> [Supplied passage]
════════════════════

FINDINGS AND CONCLUSION

  1. Pursuant to section 67(1) of the Coroners Act 2008 I make the following findings: a) the identity of the deceased was Baby H, born 21 September 2022; b) the death occurred on 21 September 2022 at an address known to the Court; c) I accept and adopt the medical cause of death ascribed by Dr Sarah Parsons and I find that Baby H’s cause of death is unascertained;

  2. AND, having considered the available evidence, including the equivocal nature of the evidence elucidated following autopsy, I am unable to make a finding as to whether Baby H’s death could have been prevented. I do, however, find that medical oversight during her mother’s pregnancy and the birth would likely have been beneficial and may have increased the likelihood of her survival.

I convey my sincere condolences to Baby H’s family for their loss.

Pursuant to section 73(1A) of the Act, I order that this finding be published on the Coroners Court of Victoria website in accordance with the rules.

I direct that a copy of this finding be provided to the following: Baby H’s parents, Senior Next of Kin

Safer Care Victoria Consultative Council on Obstetric and Paediatric Mortality Leading Senior Constable Paul Michell, Coronial Investigator Signature:

AUDREY JAMIESON CORONER Date: 12 September 2025 NOTE: Under section 83 of the Coroners Act 2008 ('the Act'), a person with sufficient interest in an investigation may appeal to the Trial Division of the Supreme Court against the findings of a coroner in respect of a death after an investigation. An appeal must be made within 6 months after the day on which the determination is made, unless the Supreme Court grants leave to appeal out of time under section 86 of the Act.

════════════════════

> [Recorded information]
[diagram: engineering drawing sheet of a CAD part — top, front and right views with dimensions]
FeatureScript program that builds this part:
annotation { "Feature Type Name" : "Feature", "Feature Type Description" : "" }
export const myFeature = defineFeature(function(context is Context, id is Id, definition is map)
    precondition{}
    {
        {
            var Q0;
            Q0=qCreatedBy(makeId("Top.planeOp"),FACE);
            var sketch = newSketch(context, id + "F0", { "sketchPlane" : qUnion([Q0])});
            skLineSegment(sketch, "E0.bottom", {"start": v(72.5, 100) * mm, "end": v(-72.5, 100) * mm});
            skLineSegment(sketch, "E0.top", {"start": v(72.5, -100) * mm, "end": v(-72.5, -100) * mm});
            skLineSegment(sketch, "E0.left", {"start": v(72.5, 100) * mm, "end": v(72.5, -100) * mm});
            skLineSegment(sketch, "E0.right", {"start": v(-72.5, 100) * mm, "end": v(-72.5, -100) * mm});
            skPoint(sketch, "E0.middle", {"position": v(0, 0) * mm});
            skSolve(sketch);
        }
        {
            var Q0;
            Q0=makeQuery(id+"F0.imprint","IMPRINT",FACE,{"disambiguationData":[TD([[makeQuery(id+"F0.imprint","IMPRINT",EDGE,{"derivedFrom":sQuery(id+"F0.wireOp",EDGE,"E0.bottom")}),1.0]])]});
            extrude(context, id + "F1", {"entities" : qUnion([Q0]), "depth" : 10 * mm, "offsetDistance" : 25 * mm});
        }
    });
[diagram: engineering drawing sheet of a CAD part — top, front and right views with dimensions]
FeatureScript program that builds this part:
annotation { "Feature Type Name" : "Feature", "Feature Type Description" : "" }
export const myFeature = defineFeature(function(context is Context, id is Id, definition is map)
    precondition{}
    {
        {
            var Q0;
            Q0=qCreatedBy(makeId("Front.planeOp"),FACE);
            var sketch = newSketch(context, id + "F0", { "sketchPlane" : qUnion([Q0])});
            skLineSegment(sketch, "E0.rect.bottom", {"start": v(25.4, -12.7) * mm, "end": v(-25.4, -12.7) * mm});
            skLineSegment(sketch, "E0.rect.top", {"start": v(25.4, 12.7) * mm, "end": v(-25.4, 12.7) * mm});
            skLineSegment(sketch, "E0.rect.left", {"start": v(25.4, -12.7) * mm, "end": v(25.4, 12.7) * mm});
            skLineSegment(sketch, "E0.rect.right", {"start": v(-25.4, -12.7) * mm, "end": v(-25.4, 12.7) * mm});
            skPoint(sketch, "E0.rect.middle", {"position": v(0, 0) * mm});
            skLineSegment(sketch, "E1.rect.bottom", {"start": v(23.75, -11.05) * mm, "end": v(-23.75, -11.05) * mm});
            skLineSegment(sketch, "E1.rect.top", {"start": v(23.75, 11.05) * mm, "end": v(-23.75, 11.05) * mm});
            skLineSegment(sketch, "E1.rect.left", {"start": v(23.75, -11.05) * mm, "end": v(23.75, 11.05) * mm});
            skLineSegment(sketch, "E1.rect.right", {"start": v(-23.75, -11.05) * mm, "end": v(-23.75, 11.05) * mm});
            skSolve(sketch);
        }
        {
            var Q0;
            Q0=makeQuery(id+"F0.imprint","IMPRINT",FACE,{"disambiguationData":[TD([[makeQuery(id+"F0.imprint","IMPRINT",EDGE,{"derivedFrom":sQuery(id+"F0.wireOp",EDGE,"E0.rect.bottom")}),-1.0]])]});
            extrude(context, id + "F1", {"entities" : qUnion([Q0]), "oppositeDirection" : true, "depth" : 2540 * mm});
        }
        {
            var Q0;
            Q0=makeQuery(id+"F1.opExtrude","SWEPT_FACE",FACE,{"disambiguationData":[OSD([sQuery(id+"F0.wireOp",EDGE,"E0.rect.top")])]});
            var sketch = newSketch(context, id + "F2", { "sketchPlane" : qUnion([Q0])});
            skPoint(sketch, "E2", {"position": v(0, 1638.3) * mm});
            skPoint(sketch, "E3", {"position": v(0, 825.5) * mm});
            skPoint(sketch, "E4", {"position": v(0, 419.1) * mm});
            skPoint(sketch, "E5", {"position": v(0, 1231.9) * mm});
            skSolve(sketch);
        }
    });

════════════════════

> [Problem 1] Under which section of the Coroners Act 2008 does the coroner's finding say a person with sufficient interest may appeal to the Supreme Court?
> [Problem 2] Reproduce the stretch of the coroner's finding from "1. Pursuant to" through "of her survival.".
The entries have no connection to the coroner's finding.

> [Response box 1] Section 83.

> [Response box 2]
1. Pursuant to section 67(1) of the Coroners Act 2008 I make the following findings: a) the identity of the deceased was Baby H, born 21 September 2022; b) the death occurred on 21 September 2022 at an address known to the Court; c) I accept and adopt the medical cause of death ascribed by Dr Sarah Parsons and I find that Baby H’s cause of death is unascertained;

  2. AND, having considered the available evidence, including the equivocal nature of the evidence elucidated following autopsy, I am unable to make a finding as to whether Baby H’s death could have been prevented. I do, however, find that medical oversight during her mother’s pregnancy and the birth would likely have been beneficial and may have increased the likelihood of her survival.